Linear equations are fundamental in mathematics because they graphically represent straight lines. The general form of a linear equation is given by \(ax + by = c\), which includes two variables, typically \(x\) and \(y\). To express a linear equation in a more useful and graphically intuitive way, we use the slope-intercept form:

• Slope-Intercept Form: \(y = mx + b\)

In this form, \(y\) is the dependent variable, \(x\) is the independent variable, \(m\) represents the slope, and \(b\) is the \(y\)-intercept.
Transforming a linear equation into the slope-intercept form makes it easy to visualize and solve. By looking at the equation \(y = mx + b\), you can quickly identify the slope and \(y\)-intercept, which assists in graphing the line on a coordinate plane.
It's important to understand these concepts to grasp how linear relationships behave and how changes in \(m\) and \(b\) affect the line.

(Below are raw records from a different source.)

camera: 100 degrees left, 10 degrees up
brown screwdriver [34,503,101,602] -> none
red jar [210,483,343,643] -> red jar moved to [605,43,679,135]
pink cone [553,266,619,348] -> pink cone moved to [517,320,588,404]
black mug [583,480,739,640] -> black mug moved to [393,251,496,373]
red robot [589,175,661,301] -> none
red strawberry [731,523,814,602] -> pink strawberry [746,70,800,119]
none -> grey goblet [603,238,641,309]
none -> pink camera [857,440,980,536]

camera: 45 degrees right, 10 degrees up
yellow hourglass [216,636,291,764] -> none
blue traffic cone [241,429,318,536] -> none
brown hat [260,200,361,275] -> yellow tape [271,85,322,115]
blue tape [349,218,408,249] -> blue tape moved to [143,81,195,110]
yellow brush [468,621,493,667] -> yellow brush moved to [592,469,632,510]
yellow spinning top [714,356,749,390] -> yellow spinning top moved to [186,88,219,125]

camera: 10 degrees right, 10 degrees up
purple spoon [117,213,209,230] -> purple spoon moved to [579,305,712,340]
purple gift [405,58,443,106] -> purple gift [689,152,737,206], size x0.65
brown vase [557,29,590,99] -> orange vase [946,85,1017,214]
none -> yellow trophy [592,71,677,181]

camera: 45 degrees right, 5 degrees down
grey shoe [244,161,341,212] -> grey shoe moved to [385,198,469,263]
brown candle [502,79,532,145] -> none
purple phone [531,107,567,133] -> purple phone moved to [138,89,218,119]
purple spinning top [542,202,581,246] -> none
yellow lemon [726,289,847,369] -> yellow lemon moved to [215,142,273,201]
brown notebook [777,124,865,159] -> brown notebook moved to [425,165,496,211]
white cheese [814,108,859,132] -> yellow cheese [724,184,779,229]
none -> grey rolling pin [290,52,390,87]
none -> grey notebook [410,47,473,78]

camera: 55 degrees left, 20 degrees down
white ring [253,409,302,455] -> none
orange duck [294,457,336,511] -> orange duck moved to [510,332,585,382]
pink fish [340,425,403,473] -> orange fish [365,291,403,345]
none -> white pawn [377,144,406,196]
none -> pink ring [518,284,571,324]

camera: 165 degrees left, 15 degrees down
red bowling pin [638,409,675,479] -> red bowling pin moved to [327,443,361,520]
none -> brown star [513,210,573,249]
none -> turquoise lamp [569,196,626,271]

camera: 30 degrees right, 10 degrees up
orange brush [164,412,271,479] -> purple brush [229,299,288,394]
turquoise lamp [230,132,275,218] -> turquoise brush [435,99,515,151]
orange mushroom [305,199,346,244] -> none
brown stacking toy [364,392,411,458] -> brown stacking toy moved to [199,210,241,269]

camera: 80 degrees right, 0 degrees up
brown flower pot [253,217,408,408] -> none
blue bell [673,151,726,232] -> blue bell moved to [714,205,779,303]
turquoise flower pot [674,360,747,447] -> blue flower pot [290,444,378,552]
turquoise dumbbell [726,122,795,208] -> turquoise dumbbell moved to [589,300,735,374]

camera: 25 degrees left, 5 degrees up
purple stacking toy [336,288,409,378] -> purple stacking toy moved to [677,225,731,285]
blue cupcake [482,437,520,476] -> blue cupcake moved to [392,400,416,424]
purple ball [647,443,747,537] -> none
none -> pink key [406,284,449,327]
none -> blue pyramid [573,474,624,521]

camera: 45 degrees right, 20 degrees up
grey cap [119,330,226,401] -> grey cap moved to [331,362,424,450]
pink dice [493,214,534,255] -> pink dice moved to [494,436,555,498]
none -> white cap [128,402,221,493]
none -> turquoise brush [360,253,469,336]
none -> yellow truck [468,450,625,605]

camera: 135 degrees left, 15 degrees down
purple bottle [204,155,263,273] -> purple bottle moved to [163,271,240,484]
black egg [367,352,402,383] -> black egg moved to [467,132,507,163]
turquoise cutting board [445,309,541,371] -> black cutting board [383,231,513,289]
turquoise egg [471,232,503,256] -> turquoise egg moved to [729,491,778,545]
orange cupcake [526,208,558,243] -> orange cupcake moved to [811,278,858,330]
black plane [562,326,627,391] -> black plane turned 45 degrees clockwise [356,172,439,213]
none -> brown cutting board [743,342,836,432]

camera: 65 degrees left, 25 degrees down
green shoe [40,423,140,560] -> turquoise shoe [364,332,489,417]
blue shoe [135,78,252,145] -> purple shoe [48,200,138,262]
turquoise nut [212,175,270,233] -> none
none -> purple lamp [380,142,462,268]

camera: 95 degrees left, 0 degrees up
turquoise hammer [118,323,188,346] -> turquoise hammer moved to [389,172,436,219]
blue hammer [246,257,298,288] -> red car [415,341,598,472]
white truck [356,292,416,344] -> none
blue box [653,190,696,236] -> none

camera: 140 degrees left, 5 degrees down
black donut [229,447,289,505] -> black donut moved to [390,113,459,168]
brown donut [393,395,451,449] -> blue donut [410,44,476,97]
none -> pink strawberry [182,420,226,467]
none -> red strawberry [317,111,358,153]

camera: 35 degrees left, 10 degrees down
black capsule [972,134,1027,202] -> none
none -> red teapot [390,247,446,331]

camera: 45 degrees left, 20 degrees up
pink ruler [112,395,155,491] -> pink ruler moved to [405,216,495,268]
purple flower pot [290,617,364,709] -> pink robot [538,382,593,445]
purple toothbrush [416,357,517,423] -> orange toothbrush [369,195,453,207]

The slope of a linear equation is a number that measures its steepness or tilt. It's represented by \(m\) in the slope-intercept form \(y = mx + b\). In practical terms, the slope tells us how much \(y\) changes when \(x\) increases by one unit. Slopes can be expressed as a fraction, whole number, or even zero.

• Positive Slope: When \(m > 0\), the line rises as it moves from left to right.
• Negative Slope: When \(m < 0\), the line falls as it moves from left to right.
• Zero Slope: When \(m = 0\), the line is horizontal, showing constant \(y\) values regardless of \(x\).

Understanding slope is crucial for analyzing how a linear graph behaves. In the context of the exercise, the slope \(\frac{3}{4}\) indicates for every 4 horizontal units, the line rises 3 vertical units.
This is key in plotting additional points after identifying the \(y\)-intercept.

The \(y\)-intercept in a linear equation is the point where the line crosses the \(y\)-axis. It's represented by \(b\) in the slope-intercept form \(y = mx + b\). To find or verify the \(y\)-intercept on a graph:

• Fixed Point: The \(y\)-intercept is located at \( (0, b) \) on the graph, meaning \(x\) is always zero here.
• Visual Aid: It provides a starting point for plotting the line, as it’s the initial value of \(y\) when \(x = 0\).

In our exercise example, the \(y\)-intercept is \(-4\), which means the line crosses the \(y\)-axis at \( (0, -4) \).
This position is crucial as it serves as the starting point for graphing the equation. After plotting the \(y\)-intercept point, the slope information helps in determining additional points on the graph. Understanding the \(y\)-intercept helps students to quickly draw or interpret linear graphs.